Of course, the less equity (and therefore, the more debt) you have on your property, the more likely a sudden drop in the property’s value will render you underwater, which puts you into a meat-grinder position of being unable to sell unless you cough up enough cash to cover the difference.
That’s why a successful real estate investor has to be able to:
- Find good tenants that will pay the rent on time
- Be able to keep maintenance costs low by fixing shit themselves
- Be able to delicately balance the opposing forces of debt and equity to keep their ROE high while keeping the risk of going underwater at bay
That’s why I don’t invest in real estate. I am good at precisely none of these things. And judging by 4H’s email, she shouldn’t be investing in real estate either. She seems to have figured out #1. But based on the fact that unexpected repairs cost her $8000, she doesn’t appear to be good at #2. And based on her decision to pay off her investment property’s debt first, she’s not good at #3 either.
Instead, the correct thing for her to do was to direct her money towards paying off her own mortgage (since that’s not an investment property) while keeping her 3 rental units leveraged.
But whatever. Mistake already made, let’s see what we can do about the situation.
First, let’s look at her current trajectory. 4H projects being debt free in 6.5 years. Super.

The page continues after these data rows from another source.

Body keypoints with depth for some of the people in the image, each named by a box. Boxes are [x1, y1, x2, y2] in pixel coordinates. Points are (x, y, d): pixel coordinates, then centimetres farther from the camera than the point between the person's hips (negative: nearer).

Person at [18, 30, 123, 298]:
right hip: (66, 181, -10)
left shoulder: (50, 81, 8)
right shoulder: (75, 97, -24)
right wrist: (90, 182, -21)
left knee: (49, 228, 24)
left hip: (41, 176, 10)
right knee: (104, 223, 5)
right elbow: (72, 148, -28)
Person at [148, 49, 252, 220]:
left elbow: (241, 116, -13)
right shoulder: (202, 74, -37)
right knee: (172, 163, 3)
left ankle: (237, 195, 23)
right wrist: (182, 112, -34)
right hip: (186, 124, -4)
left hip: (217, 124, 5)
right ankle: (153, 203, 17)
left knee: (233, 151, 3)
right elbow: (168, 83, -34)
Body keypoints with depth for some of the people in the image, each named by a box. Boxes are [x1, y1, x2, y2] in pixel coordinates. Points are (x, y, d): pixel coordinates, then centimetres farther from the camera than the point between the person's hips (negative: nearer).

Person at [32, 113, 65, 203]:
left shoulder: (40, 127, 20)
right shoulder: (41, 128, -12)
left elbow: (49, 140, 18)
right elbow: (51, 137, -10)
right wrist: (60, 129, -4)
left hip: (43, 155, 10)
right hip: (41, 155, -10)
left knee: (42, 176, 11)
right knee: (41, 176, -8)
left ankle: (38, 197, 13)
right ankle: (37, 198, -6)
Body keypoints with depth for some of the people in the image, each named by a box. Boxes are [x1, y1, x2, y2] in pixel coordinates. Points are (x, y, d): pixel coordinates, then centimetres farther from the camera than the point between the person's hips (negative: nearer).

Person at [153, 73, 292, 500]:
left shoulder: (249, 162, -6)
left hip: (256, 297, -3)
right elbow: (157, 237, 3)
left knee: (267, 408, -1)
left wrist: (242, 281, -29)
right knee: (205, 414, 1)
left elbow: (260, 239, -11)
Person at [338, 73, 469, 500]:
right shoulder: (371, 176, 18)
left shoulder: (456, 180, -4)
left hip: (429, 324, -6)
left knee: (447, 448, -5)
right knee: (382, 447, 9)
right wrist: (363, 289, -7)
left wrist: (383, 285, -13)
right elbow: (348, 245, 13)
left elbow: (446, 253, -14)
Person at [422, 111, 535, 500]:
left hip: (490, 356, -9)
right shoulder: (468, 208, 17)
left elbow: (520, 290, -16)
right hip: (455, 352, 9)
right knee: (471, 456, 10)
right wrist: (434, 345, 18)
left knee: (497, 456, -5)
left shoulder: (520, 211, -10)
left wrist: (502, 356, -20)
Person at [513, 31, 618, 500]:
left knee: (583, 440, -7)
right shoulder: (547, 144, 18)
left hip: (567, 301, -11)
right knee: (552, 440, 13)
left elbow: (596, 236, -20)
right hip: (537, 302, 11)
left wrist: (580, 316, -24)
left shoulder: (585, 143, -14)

Good for her.
At that time, her rental income per month will be $850 + $800 + $1200 = $2850. And her condo-related expenses per month will be $240 + $105 + $240 + $105 + $220 + $176 = $1086. That makes her net rental income $2850 – $1086 = $1765.

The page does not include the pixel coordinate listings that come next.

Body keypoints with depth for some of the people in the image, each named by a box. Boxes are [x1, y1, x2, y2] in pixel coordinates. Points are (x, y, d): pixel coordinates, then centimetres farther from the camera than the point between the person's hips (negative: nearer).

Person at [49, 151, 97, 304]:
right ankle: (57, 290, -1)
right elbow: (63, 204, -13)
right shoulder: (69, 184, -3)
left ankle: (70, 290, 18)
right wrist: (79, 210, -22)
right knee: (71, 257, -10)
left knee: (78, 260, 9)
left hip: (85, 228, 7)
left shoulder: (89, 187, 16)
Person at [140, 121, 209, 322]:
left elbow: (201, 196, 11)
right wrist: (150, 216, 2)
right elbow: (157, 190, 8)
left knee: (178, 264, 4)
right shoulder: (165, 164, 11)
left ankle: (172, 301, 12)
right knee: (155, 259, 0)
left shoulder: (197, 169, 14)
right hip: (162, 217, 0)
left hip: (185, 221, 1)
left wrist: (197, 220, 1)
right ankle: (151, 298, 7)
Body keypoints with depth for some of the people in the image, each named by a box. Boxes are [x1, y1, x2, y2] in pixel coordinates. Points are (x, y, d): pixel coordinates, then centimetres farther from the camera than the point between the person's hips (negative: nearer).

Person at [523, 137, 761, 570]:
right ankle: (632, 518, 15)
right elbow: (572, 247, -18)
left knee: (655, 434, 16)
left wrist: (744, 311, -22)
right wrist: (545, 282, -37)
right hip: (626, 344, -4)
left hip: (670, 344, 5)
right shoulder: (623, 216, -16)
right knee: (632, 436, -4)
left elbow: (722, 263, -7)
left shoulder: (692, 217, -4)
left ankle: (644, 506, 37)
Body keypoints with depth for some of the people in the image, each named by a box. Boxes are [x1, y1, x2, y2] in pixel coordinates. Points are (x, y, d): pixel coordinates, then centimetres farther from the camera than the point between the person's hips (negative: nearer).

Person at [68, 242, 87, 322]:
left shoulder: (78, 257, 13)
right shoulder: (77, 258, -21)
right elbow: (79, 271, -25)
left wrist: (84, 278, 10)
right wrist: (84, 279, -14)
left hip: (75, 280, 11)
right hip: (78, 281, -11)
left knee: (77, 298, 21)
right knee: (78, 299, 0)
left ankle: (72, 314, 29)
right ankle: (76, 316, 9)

That’s not quite enough to cover her living expenses of $2000, so she’ll have to keep saving until she builds up a portfolio large enough to cover the difference. And of course, if she keeps getting hit with random $8000 repair costs, who knows when that’s going to happen.
But what if she were to sell everything? If 4H sells the 3 investment properties, she’ll get $100k + $100k + $180k = $380k. After real estate commissions, that becomes $361k. And after paying off the $100k mortgage on House #3, that leaves $261k.

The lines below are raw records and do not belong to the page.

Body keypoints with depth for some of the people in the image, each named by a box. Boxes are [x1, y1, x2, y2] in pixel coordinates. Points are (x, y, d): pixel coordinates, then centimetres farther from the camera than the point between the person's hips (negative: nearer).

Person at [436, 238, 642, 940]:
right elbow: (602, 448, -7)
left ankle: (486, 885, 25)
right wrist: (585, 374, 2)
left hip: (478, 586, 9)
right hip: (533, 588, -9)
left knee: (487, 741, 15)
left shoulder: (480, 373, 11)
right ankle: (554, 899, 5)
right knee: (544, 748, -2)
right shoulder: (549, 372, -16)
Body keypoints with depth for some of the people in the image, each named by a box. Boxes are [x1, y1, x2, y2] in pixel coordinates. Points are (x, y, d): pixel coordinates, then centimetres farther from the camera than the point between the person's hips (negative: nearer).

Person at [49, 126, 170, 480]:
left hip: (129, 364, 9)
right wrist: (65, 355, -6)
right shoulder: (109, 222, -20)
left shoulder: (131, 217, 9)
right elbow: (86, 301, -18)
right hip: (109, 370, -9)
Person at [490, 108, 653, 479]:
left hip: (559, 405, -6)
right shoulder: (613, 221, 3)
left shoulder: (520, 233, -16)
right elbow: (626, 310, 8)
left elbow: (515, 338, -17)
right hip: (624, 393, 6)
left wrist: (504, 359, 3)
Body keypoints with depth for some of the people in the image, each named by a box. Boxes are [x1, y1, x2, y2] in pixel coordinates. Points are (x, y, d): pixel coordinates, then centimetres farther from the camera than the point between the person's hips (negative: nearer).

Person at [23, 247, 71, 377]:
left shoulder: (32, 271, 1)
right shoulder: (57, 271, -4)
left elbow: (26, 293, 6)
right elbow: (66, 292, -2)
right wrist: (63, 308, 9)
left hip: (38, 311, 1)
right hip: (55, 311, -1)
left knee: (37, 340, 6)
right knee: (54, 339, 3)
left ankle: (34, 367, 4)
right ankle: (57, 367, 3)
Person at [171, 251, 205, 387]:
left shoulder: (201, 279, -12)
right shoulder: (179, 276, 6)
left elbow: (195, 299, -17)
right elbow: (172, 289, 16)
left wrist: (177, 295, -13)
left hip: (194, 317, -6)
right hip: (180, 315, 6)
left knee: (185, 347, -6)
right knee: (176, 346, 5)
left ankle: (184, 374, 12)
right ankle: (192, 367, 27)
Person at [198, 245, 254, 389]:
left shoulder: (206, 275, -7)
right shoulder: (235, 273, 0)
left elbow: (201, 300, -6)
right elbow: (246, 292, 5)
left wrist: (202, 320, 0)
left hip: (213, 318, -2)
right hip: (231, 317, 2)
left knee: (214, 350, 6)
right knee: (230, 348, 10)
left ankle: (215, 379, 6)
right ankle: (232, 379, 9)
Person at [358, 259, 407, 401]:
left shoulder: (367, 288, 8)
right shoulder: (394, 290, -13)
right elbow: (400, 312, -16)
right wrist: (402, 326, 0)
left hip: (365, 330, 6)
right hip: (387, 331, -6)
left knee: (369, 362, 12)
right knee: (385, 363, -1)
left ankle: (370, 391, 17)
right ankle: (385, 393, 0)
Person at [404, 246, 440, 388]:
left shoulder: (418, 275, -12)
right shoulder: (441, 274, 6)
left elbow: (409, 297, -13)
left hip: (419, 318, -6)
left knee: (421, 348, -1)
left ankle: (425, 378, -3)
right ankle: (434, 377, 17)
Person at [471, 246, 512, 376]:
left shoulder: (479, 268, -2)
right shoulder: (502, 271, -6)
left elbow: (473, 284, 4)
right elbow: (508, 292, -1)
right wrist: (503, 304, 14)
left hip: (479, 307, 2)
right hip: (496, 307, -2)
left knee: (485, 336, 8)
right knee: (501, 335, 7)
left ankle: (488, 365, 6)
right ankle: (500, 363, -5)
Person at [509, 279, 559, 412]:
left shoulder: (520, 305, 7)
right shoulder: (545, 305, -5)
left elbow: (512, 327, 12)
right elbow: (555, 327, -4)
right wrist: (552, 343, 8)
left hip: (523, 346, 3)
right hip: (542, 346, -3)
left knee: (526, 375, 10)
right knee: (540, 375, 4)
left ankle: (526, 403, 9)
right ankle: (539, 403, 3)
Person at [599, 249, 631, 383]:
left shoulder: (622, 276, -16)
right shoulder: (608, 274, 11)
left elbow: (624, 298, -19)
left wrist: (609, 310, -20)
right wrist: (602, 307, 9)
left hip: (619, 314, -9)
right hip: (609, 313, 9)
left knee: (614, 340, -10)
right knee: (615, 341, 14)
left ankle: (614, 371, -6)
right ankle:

Now hidden in that number is the capital gains tax she’d have to pay on that. That’s a number I don’t have enough information to calculate, since I don’t know her buy prices. But let’s assume she slowly sells these things off over a number of years so she doesn’t spike her yearly income too badly, and after taxes she nets enough to cover the $230k mortgage remaining on her primary residence.
Now she’s got a paid off house, no mortgage, and monthly spending of $2000. That mean she’ll need $2000 x 12 x 25 = $600k to retire. She’s got $60k now. How long will it take?
Also known as, less than the amount of time it would have taken her to just pay off her existing debt. In just 6 years, she could be retired. And not have to deal with the hassle of managing 3 properties.
So while 4H hasn’t done poorly by any means investing in real estate, for all the extra trouble she has to put up with she still trails investing in good ol’ index funds. All while putting up with the financial risk of a bad tenant, a leaky pipe, or a busted roof. If she’s really in love with real estate, she could buy REITs, yielding 5% or more without the hassle.
So I would posit this question to 4H. In 6 years, would you rather be a real estate investor and still struggling to pay off debt? Or an index investor and retired?